YouTubeなんかで最近視聴してた、経済評論家の山崎元さんが、先日癌でお亡くなりになられた。

この記事は、生前に山崎さんが書き残した「遺言」のようでもあり、誰もが経験する『死』というものに対して、山崎さんなりにまとめられた、色んな人に響く「名文」だ。

ある日、ちょっとした体調の変化に気づいて検査したら、食道癌(ステー3)だった。その以前の山崎さんの生活スタイルや趣味、趣向なども盛り込まれており、その「ダンディ」な佇まいを彷彿とさせる人間性が窺える。治療に専念するにあたり、好きだったものや大事なものを断捨離して、住まいも人間関係も「残された時間」の為に集中。シンプルに、「3つの目標」を立ててそれを実践。

その取り組む姿勢が、何だかカラッとしてて、とても「理想的な最後」であるように思えた。

『最期の日のぎりぎりまで幸福は追求できる。一方、他人はその人を過去の業績その他で評価しようとするかも知れない。実は、このズレを上手く利用することが良い人生を送るコツになるのではないか。「本人」にとって、他人からの評価は「サンクコスト」(もう支払った、その時点ではどうしようも出来ないコストの事らしい)に過ぎないからだ。
 いくら努力しても過去の蓄積を「本人」は将来に持ち込むことが出来ない。
 過去は「他人」のもの、最期の一日は「本人」のものだ。お互いに機嫌良く過ごす上で邪魔になるものは何もない。
 上機嫌なら全て良し、と思うがいかがだろうか。』(第5章より引用)

激しく同意。最後まで、最後だからこそ、トントンに楽しむのが良いし、それは私にとっても理想。

癌というものに悲観して、不安になって、あーだこーだ後悔して過ごし、トンデモなスピリチュアル療法に飛びついたりもせずに、ここまで病と時間に緻密に対峙している人を、私は知らない。
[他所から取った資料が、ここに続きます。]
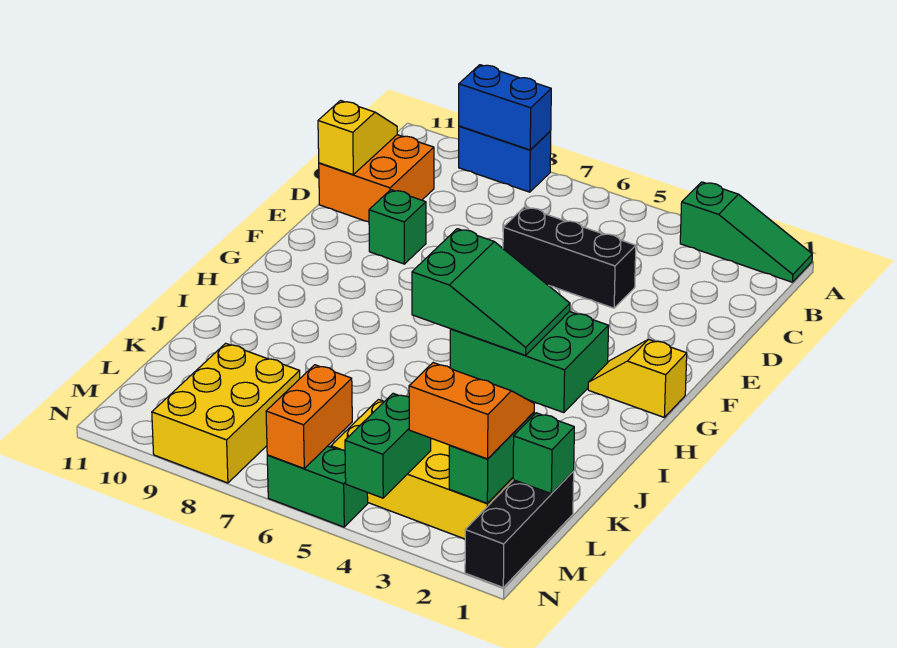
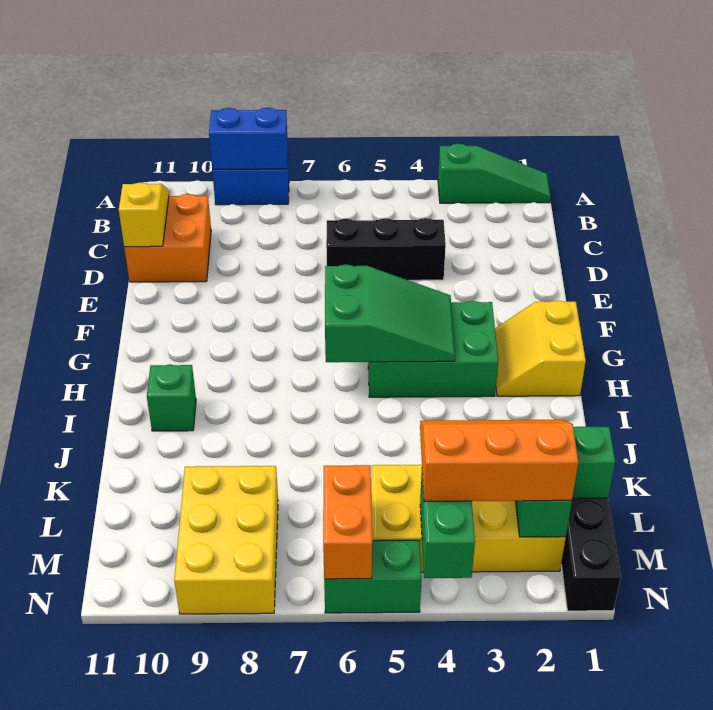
green brick E9 level 1 -> green brick I10 level 1
yellow slope G1:G2 level 1 top 1 -> yellow slope G1:H2 level 1 top 1
orange slope L2:M3 level 3 top M -> orange slope L2:M4 level 3 top M

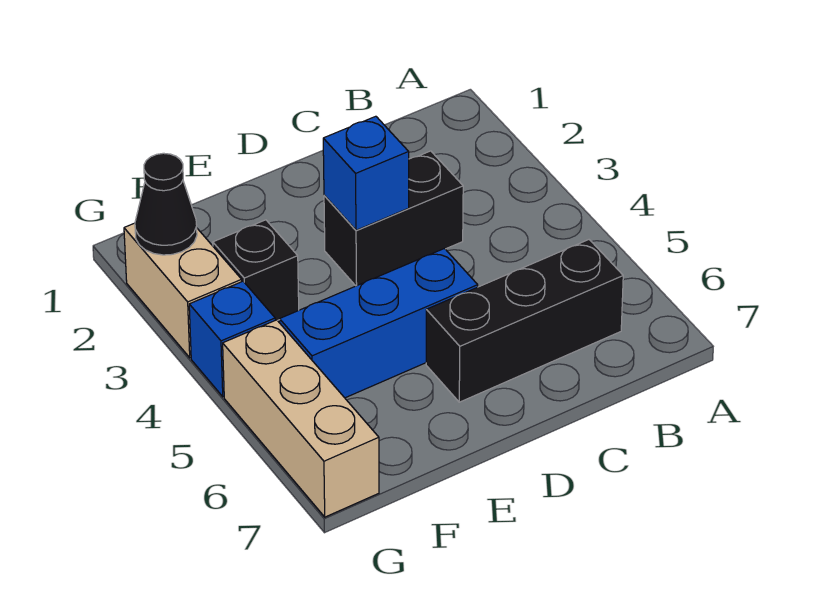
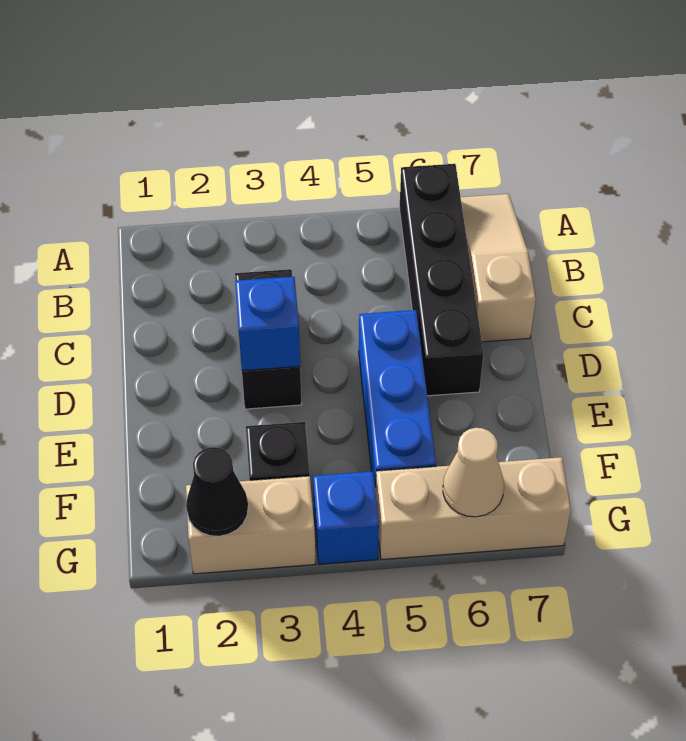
none -> tan slope A7:C7 level 1 top C
black brick B6:D6 level 1 -> black brick A6:D6 level 1
none -> tan cone G6 level 2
死に様とは、つまるところその人の生きてきた「人生」そのものであり、最後までその人間性は、変わらないのだ。後悔して、無様に泣き叫んで最後を迎えるのも人だし、それは人それぞれ。山崎さんが素晴らしいというわけでなく。でも、ここまで人は病、時間、やりたい事に向けて貫けるのか?

鋭く私に問いかける、とても有意義な読書体験でした。